(Material provided Opens)

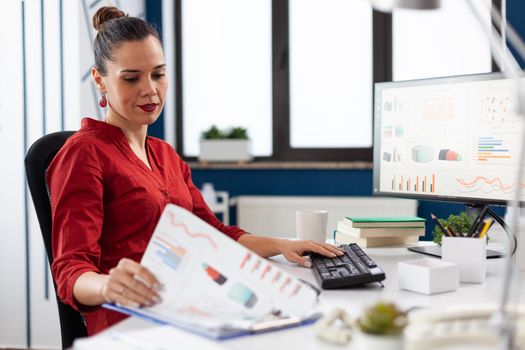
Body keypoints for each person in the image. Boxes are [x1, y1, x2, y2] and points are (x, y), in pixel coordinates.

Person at [47, 6, 343, 336]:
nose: (150, 90)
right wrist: (106, 285)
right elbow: (71, 271)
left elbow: (213, 235)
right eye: (131, 78)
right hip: (130, 322)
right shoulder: (83, 153)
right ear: (100, 80)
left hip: (188, 308)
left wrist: (283, 244)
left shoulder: (165, 155)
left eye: (158, 74)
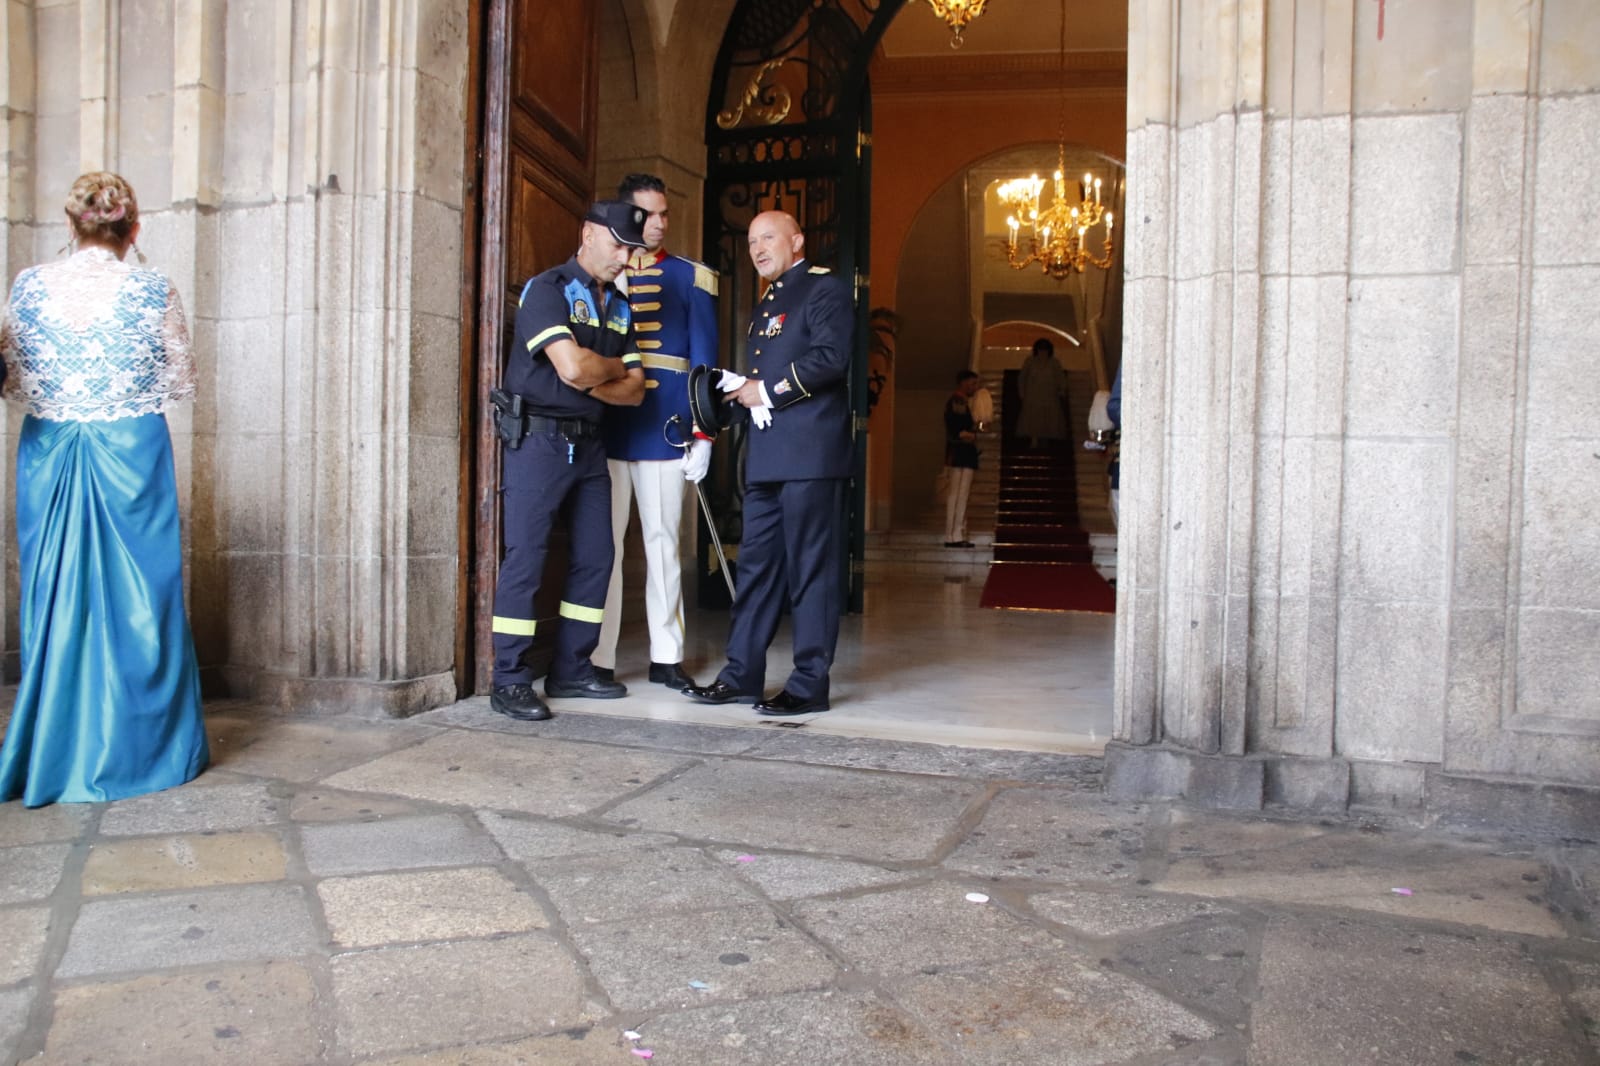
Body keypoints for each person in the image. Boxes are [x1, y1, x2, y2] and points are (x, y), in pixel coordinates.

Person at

(Material provided Closes)

• **What is being asked**:
Look through the entries and return every line where "right" appears.

• **Result of the exercise**:
right wrist: (106, 285)
right elbow: (71, 271)
right eye: (131, 78)
right hip: (130, 322)
right shoulder: (83, 153)
right ear: (100, 80)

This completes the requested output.